= DATA FOR PROCESSING =
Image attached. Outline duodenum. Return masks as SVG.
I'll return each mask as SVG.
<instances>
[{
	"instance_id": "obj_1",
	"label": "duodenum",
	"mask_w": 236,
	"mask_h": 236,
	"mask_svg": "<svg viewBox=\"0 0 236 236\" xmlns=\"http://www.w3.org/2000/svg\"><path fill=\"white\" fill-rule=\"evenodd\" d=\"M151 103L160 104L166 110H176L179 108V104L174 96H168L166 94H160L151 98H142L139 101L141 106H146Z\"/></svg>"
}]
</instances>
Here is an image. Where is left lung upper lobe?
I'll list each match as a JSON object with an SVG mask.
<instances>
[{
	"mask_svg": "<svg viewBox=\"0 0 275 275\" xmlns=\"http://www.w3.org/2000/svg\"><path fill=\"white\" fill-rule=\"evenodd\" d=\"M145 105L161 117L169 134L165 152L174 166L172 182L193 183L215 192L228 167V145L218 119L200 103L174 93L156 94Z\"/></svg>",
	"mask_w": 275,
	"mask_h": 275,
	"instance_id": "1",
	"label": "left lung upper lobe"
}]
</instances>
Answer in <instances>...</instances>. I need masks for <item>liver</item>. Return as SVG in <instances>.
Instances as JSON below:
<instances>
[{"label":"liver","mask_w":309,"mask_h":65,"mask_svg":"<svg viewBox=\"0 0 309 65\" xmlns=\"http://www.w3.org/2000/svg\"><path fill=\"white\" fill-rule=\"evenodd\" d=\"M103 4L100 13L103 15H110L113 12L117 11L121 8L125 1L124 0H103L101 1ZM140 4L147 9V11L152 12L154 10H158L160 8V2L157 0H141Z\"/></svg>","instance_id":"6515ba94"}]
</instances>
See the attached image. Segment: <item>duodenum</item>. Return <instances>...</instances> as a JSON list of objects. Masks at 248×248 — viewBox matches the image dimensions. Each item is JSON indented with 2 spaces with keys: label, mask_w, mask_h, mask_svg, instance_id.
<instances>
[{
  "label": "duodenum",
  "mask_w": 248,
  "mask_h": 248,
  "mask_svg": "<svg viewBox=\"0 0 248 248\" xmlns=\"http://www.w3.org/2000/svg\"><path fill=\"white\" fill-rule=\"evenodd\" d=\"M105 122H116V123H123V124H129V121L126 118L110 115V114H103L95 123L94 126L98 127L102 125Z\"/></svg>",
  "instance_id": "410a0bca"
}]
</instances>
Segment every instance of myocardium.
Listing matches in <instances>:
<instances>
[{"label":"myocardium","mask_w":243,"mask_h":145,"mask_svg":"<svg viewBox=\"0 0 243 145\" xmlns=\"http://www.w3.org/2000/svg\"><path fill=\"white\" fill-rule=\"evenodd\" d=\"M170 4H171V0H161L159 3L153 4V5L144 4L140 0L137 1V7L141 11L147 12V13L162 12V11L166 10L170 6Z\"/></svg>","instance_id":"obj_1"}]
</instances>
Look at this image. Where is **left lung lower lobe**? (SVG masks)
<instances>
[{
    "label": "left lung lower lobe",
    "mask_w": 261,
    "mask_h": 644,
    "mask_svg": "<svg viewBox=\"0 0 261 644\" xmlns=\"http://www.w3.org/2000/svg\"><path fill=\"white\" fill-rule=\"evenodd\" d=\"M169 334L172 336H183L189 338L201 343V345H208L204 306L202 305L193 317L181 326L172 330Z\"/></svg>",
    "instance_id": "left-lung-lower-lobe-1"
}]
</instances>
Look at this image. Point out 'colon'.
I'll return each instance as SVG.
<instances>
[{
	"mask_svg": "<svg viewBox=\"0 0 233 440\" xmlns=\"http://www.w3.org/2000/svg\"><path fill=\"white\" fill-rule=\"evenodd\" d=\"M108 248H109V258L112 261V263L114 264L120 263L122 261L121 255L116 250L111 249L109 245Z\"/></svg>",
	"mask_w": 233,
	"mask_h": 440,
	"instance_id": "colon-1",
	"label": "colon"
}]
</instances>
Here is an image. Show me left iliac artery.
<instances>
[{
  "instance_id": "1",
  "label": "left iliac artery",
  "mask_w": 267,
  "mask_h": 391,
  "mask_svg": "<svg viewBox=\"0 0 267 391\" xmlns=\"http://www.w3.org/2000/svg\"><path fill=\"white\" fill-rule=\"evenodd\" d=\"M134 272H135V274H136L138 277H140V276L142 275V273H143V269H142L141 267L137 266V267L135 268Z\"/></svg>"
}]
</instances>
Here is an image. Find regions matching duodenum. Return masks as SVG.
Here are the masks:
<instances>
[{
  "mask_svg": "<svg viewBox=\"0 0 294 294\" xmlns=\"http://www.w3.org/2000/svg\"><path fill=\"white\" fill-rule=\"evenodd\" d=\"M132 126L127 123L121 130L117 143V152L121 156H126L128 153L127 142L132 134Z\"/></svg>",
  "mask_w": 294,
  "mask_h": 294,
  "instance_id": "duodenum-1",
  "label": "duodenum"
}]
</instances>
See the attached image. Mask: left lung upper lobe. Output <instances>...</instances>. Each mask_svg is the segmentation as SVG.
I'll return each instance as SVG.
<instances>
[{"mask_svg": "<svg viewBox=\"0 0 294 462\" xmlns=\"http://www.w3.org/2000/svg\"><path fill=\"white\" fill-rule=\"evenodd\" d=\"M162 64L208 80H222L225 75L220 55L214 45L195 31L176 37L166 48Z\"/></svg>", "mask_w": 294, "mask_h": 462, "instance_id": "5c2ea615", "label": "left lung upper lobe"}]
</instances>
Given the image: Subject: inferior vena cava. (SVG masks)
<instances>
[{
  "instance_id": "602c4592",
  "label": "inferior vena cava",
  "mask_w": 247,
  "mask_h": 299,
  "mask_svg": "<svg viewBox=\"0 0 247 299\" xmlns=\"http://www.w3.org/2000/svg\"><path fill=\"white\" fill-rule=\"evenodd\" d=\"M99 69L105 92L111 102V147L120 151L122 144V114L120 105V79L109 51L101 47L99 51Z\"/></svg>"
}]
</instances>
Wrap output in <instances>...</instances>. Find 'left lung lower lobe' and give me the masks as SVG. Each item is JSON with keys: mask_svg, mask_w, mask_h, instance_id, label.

= AIM OF THE TASK =
Report every line in the records above that contains the word "vena", copying each such line in full.

= TASK RESULT =
Given the image: Subject: inferior vena cava. (SVG masks)
  "label": "inferior vena cava",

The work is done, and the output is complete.